[MLIR][Vectorize] Divsion with reminder (original) (raw)
I want to know what happens when divide vector dimension size by vectorization factor has a remainder.
such as:
affine.for %arg2 = 0 to 64 step 5 {
affine.for %arg3 = 0 to 64 step 4 {
%cst = arith.constant 0.000000e+00 : f32
%0 = vector.transfer_read %arg0[%arg2, %arg3], %cst : memref<64x64xf32>, vector<5x4xf32>
%cst_0 = arith.constant 0.000000e+00 : f32
%1 = vector.transfer_read %arg1[%arg2, %arg3], %cst_0 : memref<64x64xf32>, vector<5x4xf32>
%2 = arith.addf %0, %1 : vector<5x4xf32>
vector.transfer_write %2, %alloc[%arg2, %arg3] : vector<5x4xf32>, memref<64x64xf32>
}
}
If there is reminder after division by VF you should see masked vectorization in effect.

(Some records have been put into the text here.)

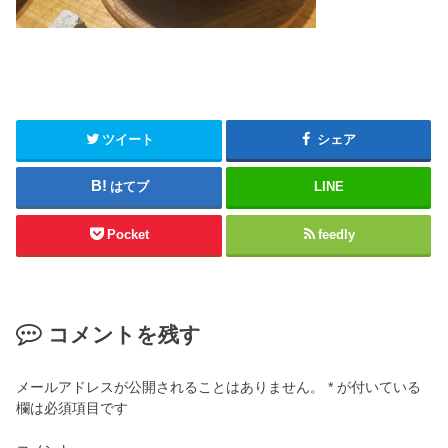
ツイート
シェア
はてブ
LINE
Pocket
feedly
コメントを残す
メールアドレスが公開されることはありません。
*
が付いている
欄は必須項目です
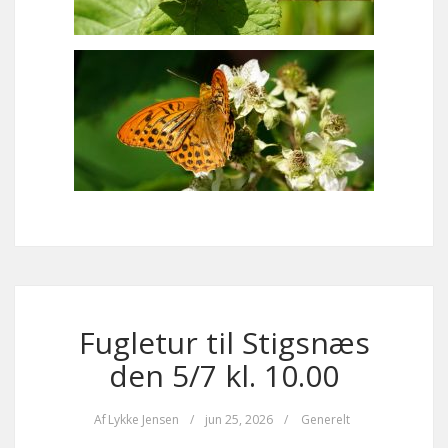
Fugletur til Stigsnæs
den 5/7 kl. 10.00
Af
Lykke Jensen
/
jun 25, 2026
/
Generelt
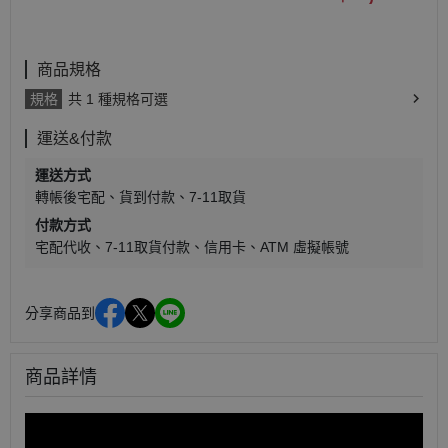
商品規格
規格
共 1 種規格可選
運送&付款
運送方式
轉帳後宅配
貨到付款
7-11取貨
付款方式
宅配代收
7-11取貨付款
信用卡
ATM 虛擬帳號
分享商品到
商品詳情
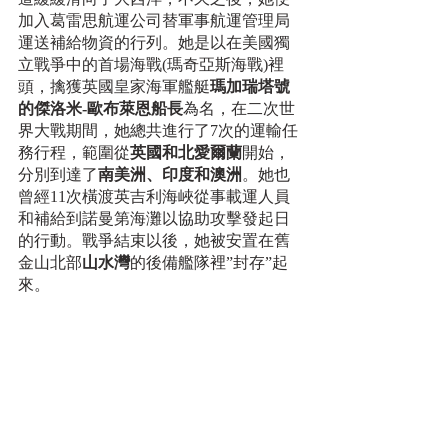
加入葛雷思航運公司替軍事航運管理局
運送補給物資的行列。她是以在美國獨
立戰爭中的首場海戰(瑪奇亞斯海戰)裡
頭，擒獲英國皇家海軍艦艇
瑪加瑞塔號
的傑洛米-歐布萊恩船長
為名，在二次世
界大戰期間，她總共進行了7次的運輸任
務行程，範圍從
英國和北愛爾蘭
開始，
分別到達了
南美洲、印度和澳洲
。她也
曾經11次橫渡英吉利海峽從事載運人員
和補給到諾曼第海灘以協助攻擊發起日
的行動。戰爭結束以後，她被安置在舊
金山北部
山水灣
的後備艦隊裡”封存”起
來。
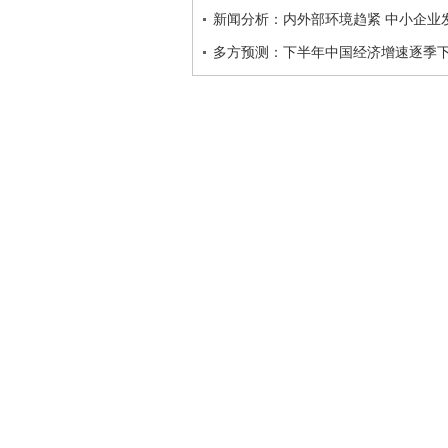
新闻分析：内外部环境趋紧 中小企业
多方预测：下半年中国经济增速逐季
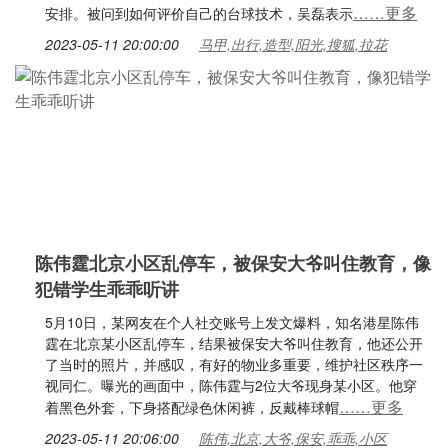
……更多
安排。被问到如何评价自己的台球技术，吴磊表示
2023-05-11 20:00:00
马甲,出行,造型,阳光,搜狐,拉花
陈伟霆北京小区乱停车，被保安大爷叫住教育，像
犯错学生乖乖听讲
5月10日，某网友在个人社交账号上发文爆料，知名港星陈伟
霆在北京某小区乱停车，结果被保安大爷叫住教育，他还公开
了当时的照片，并感叹，有好的物业多重要，维护社区秩序一
视同仁。曝光的画面中，陈伟霆与2位大爷现身某小区。他穿
……更多
着黑色外套，下身搭配绿色休闲裤，反戴棒球帽
2023-05-11 20:06:00
陈伟,北京,大爷,保安,乖乖,小区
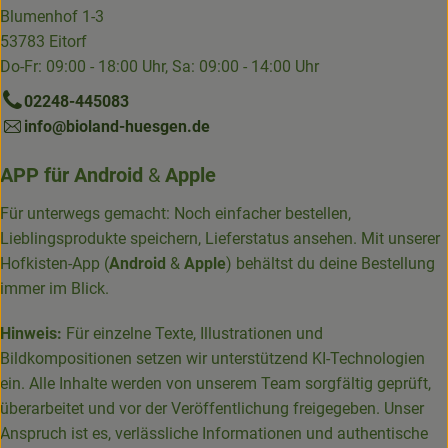
Blumenhof 1-3
53783 Eitorf
Do-Fr: 09:00 - 18:00 Uhr, Sa: 09:00 - 14:00 Uhr
02248-445083
info@bioland-huesgen.de
APP für
Android
&
Apple
Für unterwegs gemacht: Noch einfacher bestellen,
Lieblingsprodukte speichern, Lieferstatus ansehen. Mit unserer
Hofkisten-App (
Android
&
Apple
) behältst du deine Bestellung
immer im Blick.
Hinweis:
Für einzelne Texte, Illustrationen und
Bildkompositionen setzen wir unterstützend KI-Technologien
ein. Alle Inhalte werden von unserem Team sorgfältig geprüft,
überarbeitet und vor der Veröffentlichung freigegeben. Unser
Anspruch ist es, verlässliche Informationen und authentische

MLS June 19, 2024, 2:15am 3
But I didn’t find any implementation of masked vectorization in Affine’s SuperVectorize.
dasdibye June 19, 2024, 10:23am 4
some masking support is there as can be seen in example provided in the supervectorize.cpp file but maybe doesnt cover all cases ?
#map = affine_map<(d0) → (-d0 + 500)>
func @vecred(%arg0: memref<512xf32>) → f32 {
%cst = arith.constant 0.000000e+00 : f32
%cst_0 = arith.constant dense<0.000000e+00> : vector<128xf32>
%0 = affine.for %arg1 = 0 to 500 step 128 iter_args(%arg2 = %cst_0)
→ (vector<128xf32>) {
// %2 is the number of iterations left in the original loop.

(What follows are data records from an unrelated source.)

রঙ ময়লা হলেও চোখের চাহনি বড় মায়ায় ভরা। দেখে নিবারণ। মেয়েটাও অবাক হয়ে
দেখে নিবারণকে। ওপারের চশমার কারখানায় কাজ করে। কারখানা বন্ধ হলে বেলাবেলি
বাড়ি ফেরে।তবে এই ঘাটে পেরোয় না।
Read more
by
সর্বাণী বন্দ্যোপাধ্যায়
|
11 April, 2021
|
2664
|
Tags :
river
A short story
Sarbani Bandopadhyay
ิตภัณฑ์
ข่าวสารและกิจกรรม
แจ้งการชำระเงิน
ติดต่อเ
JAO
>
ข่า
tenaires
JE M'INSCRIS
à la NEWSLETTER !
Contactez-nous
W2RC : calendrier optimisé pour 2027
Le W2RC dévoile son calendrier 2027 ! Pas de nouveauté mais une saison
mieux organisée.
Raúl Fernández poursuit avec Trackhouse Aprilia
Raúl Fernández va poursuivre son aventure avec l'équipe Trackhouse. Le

%2 = affine.apply #map(%arg1)
%3 = vector.create_mask %2 : vector<128xi1>
%cst_1 = arith.constant 0.000000e+00 : f32
%4 = vector.transfer_read %arg0[%arg1], %cst_1 :
memref<512xf32>, vector<128xf32>
%5 = math.cos %4 : vector<128xf32>
%6 = arith.addf %arg2, %5 : vector<128xf32>
// We filter out the effect of last 12 elements using the mask.
%7 = select %3, %6, %arg2 : vector<128xi1>, vector<128xf32>
affine.yield %7 : vector<128xf32>
}
%1 = vector.reduction , %0 : vector<128xf32> into f32
return %1 : f32
}
MLS June 20, 2024, 6:50am 5
Got it, thank you.And the vectorizing reductions is supported only for 1-D vectors.